» **Exercise instructions**: The expected output is the complete listing, unchanged.

» **Material provided**:
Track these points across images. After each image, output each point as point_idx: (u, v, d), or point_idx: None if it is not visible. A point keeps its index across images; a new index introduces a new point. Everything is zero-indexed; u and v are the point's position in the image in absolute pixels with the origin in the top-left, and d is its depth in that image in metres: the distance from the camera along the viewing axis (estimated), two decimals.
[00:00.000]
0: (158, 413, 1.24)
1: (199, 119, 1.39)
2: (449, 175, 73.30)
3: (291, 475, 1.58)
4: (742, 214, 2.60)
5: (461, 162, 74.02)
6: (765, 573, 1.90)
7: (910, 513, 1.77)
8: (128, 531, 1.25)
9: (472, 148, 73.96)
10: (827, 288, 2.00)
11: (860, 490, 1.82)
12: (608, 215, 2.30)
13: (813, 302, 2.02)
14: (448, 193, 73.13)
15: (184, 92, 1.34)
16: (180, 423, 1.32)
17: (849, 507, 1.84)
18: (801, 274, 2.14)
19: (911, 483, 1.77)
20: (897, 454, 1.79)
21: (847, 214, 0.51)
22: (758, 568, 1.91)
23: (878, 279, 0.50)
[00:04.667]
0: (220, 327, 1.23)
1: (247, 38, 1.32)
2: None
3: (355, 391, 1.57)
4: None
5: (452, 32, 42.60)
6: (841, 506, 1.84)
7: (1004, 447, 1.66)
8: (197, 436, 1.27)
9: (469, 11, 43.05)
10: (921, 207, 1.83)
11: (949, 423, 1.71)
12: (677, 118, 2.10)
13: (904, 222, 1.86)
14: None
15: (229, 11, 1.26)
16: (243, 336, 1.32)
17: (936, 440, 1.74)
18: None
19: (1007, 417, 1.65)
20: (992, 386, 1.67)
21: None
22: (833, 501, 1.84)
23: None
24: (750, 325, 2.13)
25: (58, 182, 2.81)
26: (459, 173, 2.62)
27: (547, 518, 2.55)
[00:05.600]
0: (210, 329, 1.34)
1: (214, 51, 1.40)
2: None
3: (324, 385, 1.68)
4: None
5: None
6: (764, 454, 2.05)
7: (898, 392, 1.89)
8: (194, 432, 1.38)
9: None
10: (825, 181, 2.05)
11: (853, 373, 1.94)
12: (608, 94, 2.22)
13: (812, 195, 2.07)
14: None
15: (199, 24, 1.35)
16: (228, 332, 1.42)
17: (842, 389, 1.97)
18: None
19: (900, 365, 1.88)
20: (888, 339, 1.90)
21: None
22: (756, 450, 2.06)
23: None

» **Solution for this exercise**:
Track these points across images. After each image, output each point as point_idx: (u, v, d), or point_idx: None if it is not visible. A point keeps its index across images; a new index introduces a new point. Everything is zero-indexed; u and v are the point's position in the image in absolute pixels with the origin in the top-left, and d is its depth in that image in metres: the distance from the camera along the viewing axis (estimated), two decimals.
[00:00.000]
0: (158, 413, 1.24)
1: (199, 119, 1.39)
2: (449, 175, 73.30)
3: (291, 475, 1.58)
4: (742, 214, 2.60)
5: (461, 162, 74.02)
6: (765, 573, 1.90)
7: (910, 513, 1.77)
8: (128, 531, 1.25)
9: (472, 148, 73.96)
10: (827, 288, 2.00)
11: (860, 490, 1.82)
12: (608, 215, 2.30)
13: (813, 302, 2.02)
14: (448, 193, 73.13)
15: (184, 92, 1.34)
16: (180, 423, 1.32)
17: (849, 507, 1.84)
18: (801, 274, 2.14)
19: (911, 483, 1.77)
20: (897, 454, 1.79)
21: (847, 214, 0.51)
22: (758, 568, 1.91)
23: (878, 279, 0.50)
[00:04.667]
0: (220, 327, 1.23)
1: (247, 38, 1.32)
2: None
3: (355, 391, 1.57)
4: None
5: (452, 32, 42.60)
6: (841, 506, 1.84)
7: (1004, 447, 1.66)
8: (197, 436, 1.27)
9: (469, 11, 43.05)
10: (921, 207, 1.83)
11: (949, 423, 1.71)
12: (677, 118, 2.10)
13: (904, 222, 1.86)
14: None
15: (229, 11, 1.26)
16: (243, 336, 1.32)
17: (936, 440, 1.74)
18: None
19: (1007, 417, 1.65)
20: (992, 386, 1.67)
21: None
22: (833, 501, 1.84)
23: None
24: (750, 325, 2.13)
25: (58, 182, 2.81)
26: (459, 173, 2.62)
27: (547, 518, 2.55)
[00:05.600]
0: (210, 329, 1.34)
1: (214, 51, 1.40)
2: None
3: (324, 385, 1.68)
4: None
5: None
6: (764, 454, 2.05)
7: (898, 392, 1.89)
8: (194, 432, 1.38)
9: None
10: (825, 181, 2.05)
11: (853, 373, 1.94)
12: (608, 94, 2.22)
13: (812, 195, 2.07)
14: None
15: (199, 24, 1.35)
16: (228, 332, 1.42)
17: (842, 389, 1.97)
18: None
19: (900, 365, 1.88)
20: (888, 339, 1.90)
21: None
22: (756, 450, 2.06)
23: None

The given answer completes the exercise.